Feature by Tony Scholes
Updated Wednesday, 16th May 2012
Date and Place of Birth
1st April 1928 - Bolton
died 25th January 2011
Transfers to and from Burnley
amateur then pro - August 1950
to Sunderland - December 1955 (£12,000)
First and Last Burnley Games
Middlesbrough (h) - 2nd September 1950
Blackpool (h) - 22nd August 1955
Sunderland, Stockport County, Bury, Halifax Town
Burnley Career Stats
|Season||League||FA Cup||League Cup||Others||Total|
Profile by Tony Scholes
Bill Holden is amongst those former players I didn't have the opportunity to see play but I learned of as I quizzed my dad and granddad about all things Claret and Blue.
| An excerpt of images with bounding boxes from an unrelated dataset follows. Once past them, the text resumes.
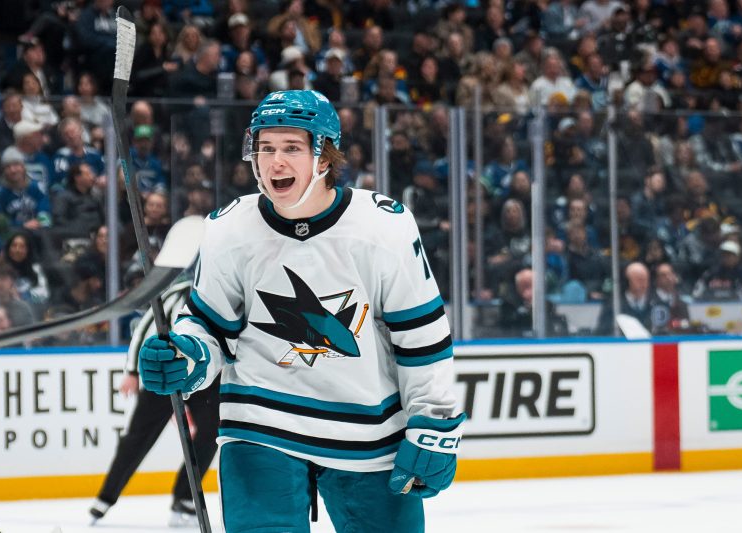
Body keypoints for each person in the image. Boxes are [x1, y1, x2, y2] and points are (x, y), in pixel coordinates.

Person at [137, 90, 464, 532]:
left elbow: (421, 334)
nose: (275, 162)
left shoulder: (383, 227)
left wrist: (433, 422)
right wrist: (188, 356)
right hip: (261, 426)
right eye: (265, 148)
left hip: (367, 432)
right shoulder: (229, 229)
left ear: (324, 157)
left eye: (291, 148)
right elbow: (208, 326)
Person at [89, 277, 221, 528]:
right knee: (138, 437)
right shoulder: (179, 293)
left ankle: (184, 497)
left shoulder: (225, 293)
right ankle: (105, 497)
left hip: (205, 376)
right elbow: (144, 328)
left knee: (211, 432)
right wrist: (132, 370)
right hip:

Holden left Turf Moor almost five years before I saw my first game, this after a successful spell with the Clarets during which he was a regular goalscorer.
Burnley was his first club, but we were fortunate to get him once he'd been invited to a trial at Everton in 1949. He was scouted whilst playing for Bolton Schools but that trial at Goodison Park came to nothing and he was recommended to Burnley by former player Jack Marshall.
Burnley were impressed with what they saw and signed him in September 1949 as an amateur. He impressed at reserve team level and that led to him winning a professional contract and a first team debut in August 1950.
Players such as Ray Harrison, whose goal took us to the 1947 FA Cup Final, and Jack Billingham had contested the number 9 shirt but with both having gone it was Holden who stepped up to fill the coveted centre-forward position, and he did not disappoint.
It took him eight games to score his first goal in that 1950/51 season, getting off the mark with two in a 5-1 home win against Charlton Athletic, but it was a season that saw him lead the scoring charts at Turf Moor with 12 league goals, one more than inside forward Billy Morris, and in five seasons in the first team he was to be leading goalscorer in three of them.
Morris edged back above him in the following season, a season that ended in real disappointment for Holden when he broke his leg in a 4-1 defeat at Aston Villa forcing him to miss the remaining seven games of the season.
There were fears that he might struggle on his return but he was back for the opening game of the 1952/53 season and had his best ever season, scoring a total of 24 goals in league and cup. Four of those goals came in April 1953 in a 5-1 win against Sunderland. He had two other hat tricks during his career at Burnley but this was the only time he scored four, and Sunderland must have kept a close eye on him after that.
Such was his form in that season that he came to the attention of the England selectors. He was called up to play for England 'B' against Scotland at Easter Road, home of Hibs, in Edinburgh. He lined up alongside Burnley team mates Jimmy Adamson and Tommy Cummings and against another Burnley player Jock Aird. None of the England trio were ever able to take the final step to a full England cap.
Cummings captained that England team and Holden got both England goals in a 2-2 draw, and yet it proved to be his first and last international call up at any level.
Bill was never able to repeat his goalscoring exploits of the 1952/53 season but he had two more successful seasons for Burnley before, somewhat surprisingly, losing his place to new signing Peter McKay at the beginning of the1955/56 season, this despite having been leading goalscorer in the previous season. He played the first two games of that season and they proved to be his last for the club.
Aware that he was unlikely to win back his place he handed in a transfer request. It was granted and he signed for Sunderland in December 1955 for £12,000.
He never settled at Roker Park and was part of a Sunderland team that suffered relegation. He was there for less than a year before returning to the North West in a cut priced deal that saw him join Stockport County, then in Division Three North.
The goals started to flow again at Edgeley Park where he played for two and a half years before transferring to Bury. There his goals saw them win promotion in 1961 to the old Second Division as champions but a year later Bill signed for Halifax Town and ended his professional career there although he did subsequently play non-league football for Rugby Town and Hereford United.
In later life he retained a real affection for Burnley FC and spent his later years in Morecambe where he suffered from ill health. Bill Holden sadly passed away in January 2011 at the age of 82.